Janssen obtains FDA blessing for new indication for Spravato

"It is astonishing to me that despite what we know about the risk of serious suicidal ideation in the context of major depression, patients with suicidal ideation have previously been excluded from nearly all studies examining antidepressant treatment efficacy. There is an immense need for high-quality evidence showing effective and rapid antidepressant action in this population," said Gerard Sanacora, director, Yale Depression Research Program, co-director, Yale-New Haven Hospital Interventional Psychiatry Service, and esketamine clinical trial investigator. "The clinical trials supporting this new indication provide compelling evidence that esketamine may offer clinicians a new way to provide support to patients quickly in the midst of an urgent depressive episode and help set them on the path to remission."

With this new indication, Spravato can be prescribed to treat depressive symptoms in two MDD subpopulations of adults with high unmet need: treatment-resistant depression, which the FDA approved on March 5, 2019, and MDD with acute suicidal ideation or behavior.

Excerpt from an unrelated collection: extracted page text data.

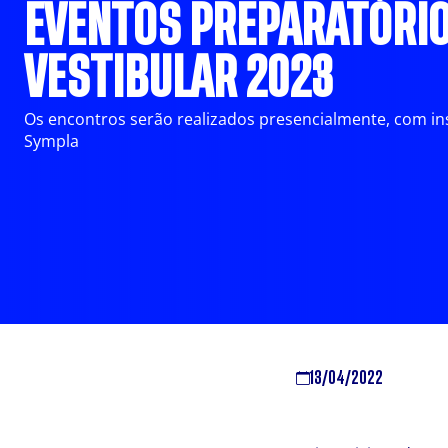
EVENTOS PREPARATÓRIO
VESTIBULAR 2023
Os encontros serão realizados presencialmente, com ins
Sympla
13/04/2022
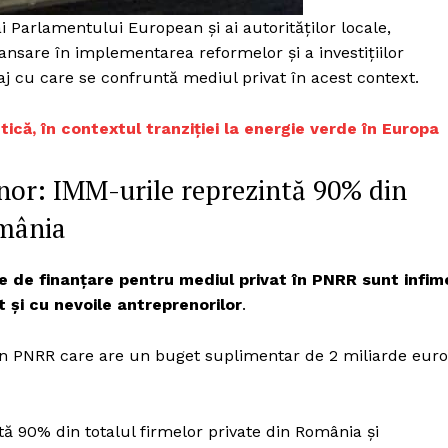
i Parlamentului European și ai autorităților locale,
ansare în implementarea reformelor și a investițiilor
 cu care se confruntă mediul privat în acest context.
ică, în contextul tranziției la energie verde în Europa
nor: IMM-urile reprezintă 90% din
omânia
e de finanțare pentru mediul privat în PNRR sunt infim
t și cu nevoile antreprenorilor
.
in PNRR care are un buget suplimentar de 2 miliarde euro
ă 90% din totalul firmelor private din România și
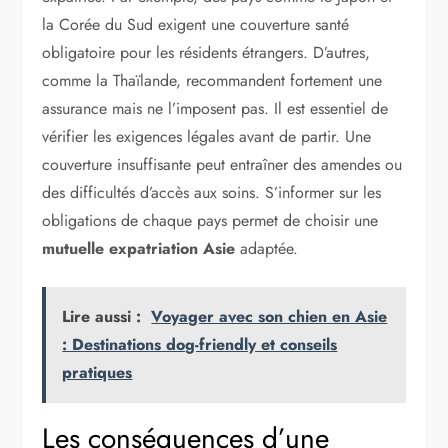
la Corée du Sud exigent une couverture santé
obligatoire pour les résidents étrangers. D’autres,
comme la Thaïlande, recommandent fortement une
assurance mais ne l’imposent pas. Il est essentiel de
vérifier les exigences légales avant de partir. Une
couverture insuffisante peut entraîner des amendes ou
des difficultés d’accès aux soins. S’informer sur les
obligations de chaque pays permet de choisir une
mutuelle expatriation Asie
adaptée.
Lire aussi :
Voyager avec son chien en Asie
: Destinations dog-friendly et conseils
pratiques
Les conséquences d’une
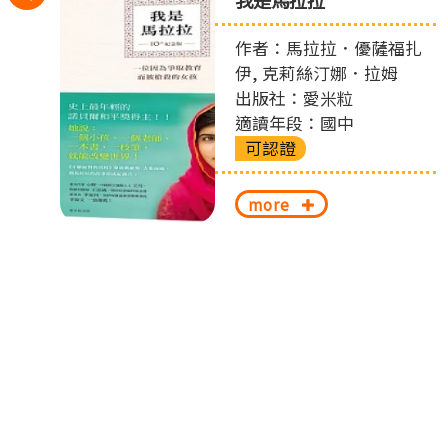
左
作者：馬拉拉．優薩福扎
切
伊, 克莉絲汀娜．拉姆
出版社：愛米粒
換
適讀年段：國中
可認證
more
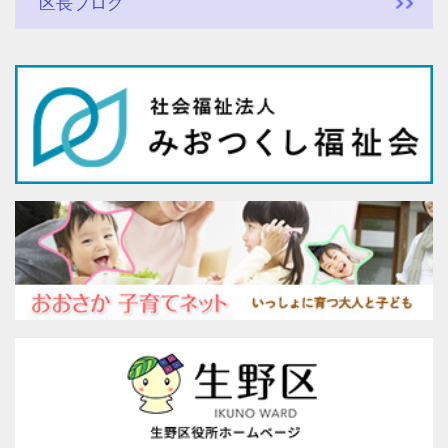
区長ブログ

"People living with major depression need more options to meet their most critical needs, and we're proud to help redefine how we treat ongoing and acutely worsening depressive symptoms," said Bill Martin, global therapeutic area head, Neuroscience, Janssen Research & Development. "Spravato can now help patients with challenging to treat depression find significant and swift relief from debilitating depressive symptoms, offering those living with this serious mental health condition the possibility of a better future."